Jakarta (lampost.co) — Nilai-nilai toleransi penting untuk terus ditumbuhkan dan ditanamkan pada setiap anak bangsa di tengah tantangan yang dihadapi kebhinekaan Indonesia.
“Bagaimana kita semua menyadari bahwa perbedaan yang kita miliki ini memerlukan tata kelola yang berkelanjutan,” kata Wakil Ketua MPR RI, Lestari Moerdijat saat membuka diskusi daring bertema Pentingnya Nilai-Nilai Toleransi dalam Keberagaman Indonesia, yang digelar Forum Diskusi Denpasar 12, Rabu, 1 November 2023.
Diskusi yang dimoderatori Abdul Kohar (jurnalis senior Media Indonesia) itu menghadirkan Brigjen Ahmad Ramadhan (Kepala Biro Penerangan Masyarakat Divisi Humas Polri), Prof. Komaruddin Hidayat (Rektor Universitas Islam Internasional Indonesia) dan Inayah Wulandari Wahid (aktivis Jaringan Gusdurian) sebagai narasumber. Selain itu, hadir pula Eva Yuliana (Anggota Komisi III DPR RI) sebagai penanggap.
Menurut Lestari, sebelum terbentuk menjadi Negara Kesatuan Republik Indonesia (NKRI), sudah ada kesadaran akan perbedaan tumbuh dan menjadi satu-kesatuan dalam dinamika mencapai kemerdekaan.
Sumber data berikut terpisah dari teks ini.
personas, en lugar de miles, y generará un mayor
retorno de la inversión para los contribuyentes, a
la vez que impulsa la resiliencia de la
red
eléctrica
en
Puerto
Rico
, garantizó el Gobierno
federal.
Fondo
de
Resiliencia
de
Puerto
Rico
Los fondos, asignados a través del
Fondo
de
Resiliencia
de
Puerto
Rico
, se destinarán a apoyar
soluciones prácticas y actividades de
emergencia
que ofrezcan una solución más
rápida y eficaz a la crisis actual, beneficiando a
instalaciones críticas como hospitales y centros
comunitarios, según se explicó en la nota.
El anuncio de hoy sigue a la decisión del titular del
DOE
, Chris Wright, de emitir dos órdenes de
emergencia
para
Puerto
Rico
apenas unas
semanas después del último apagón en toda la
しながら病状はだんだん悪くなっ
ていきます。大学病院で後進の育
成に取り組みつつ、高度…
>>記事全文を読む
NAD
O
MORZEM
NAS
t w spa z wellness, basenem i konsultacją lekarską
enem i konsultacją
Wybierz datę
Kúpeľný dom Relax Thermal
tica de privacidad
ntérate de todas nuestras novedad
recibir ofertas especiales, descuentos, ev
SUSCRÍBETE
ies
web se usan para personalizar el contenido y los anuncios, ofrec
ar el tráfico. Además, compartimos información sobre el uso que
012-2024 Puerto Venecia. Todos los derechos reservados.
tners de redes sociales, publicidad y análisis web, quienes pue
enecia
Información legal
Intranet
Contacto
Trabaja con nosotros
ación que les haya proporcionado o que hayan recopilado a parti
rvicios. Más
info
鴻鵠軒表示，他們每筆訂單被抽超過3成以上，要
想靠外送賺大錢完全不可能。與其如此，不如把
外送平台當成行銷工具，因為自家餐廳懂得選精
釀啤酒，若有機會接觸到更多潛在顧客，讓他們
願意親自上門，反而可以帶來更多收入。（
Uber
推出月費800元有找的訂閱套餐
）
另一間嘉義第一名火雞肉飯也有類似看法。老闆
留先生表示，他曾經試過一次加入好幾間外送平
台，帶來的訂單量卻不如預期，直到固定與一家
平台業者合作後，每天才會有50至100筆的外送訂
Sebagai entitas yang merdeka dan berdaulat, tambah Rerie, sapaan akrab Lestari, Indonesia juga memiliki konsensus kebangsaan (empat pilar) yakni Pancasila, UUD 1945, NKRI, dan Bhineka Tunggal Ika.
Namun, tegas Rerie yang juga legislator dari Dapil II Jawa Tengah itu, perkembangan dunia menciptakan tantangan baru pada keragaman Indonesia.
Setara Institute mencatat rata-rata Indeks Kota Toleran (IKT) nasional pada 2022 mencapai nilai 5,03, sedikit menurun jika dibandingkan dengan 2021 yang mendapat nilai 5,24.
Hal itu, tegas Anggota Majelis Tinggi Partai NasDem itu, menunjukkan kondisi toleransi di Indonesia masih stagnan dan belum mencapai nilai yang signifikan.
Kepala Biro Penerangan Masyarakat Divisi Humas Polri, Brigjen Ahmad Ramadhan mengungkapkan bahwa negara kita adalah negara yang beragam suku, agama dan golongan. Negara Indonesia dengan semboyan Bhineka Tunggal Ika adalah sebuah kekayaan.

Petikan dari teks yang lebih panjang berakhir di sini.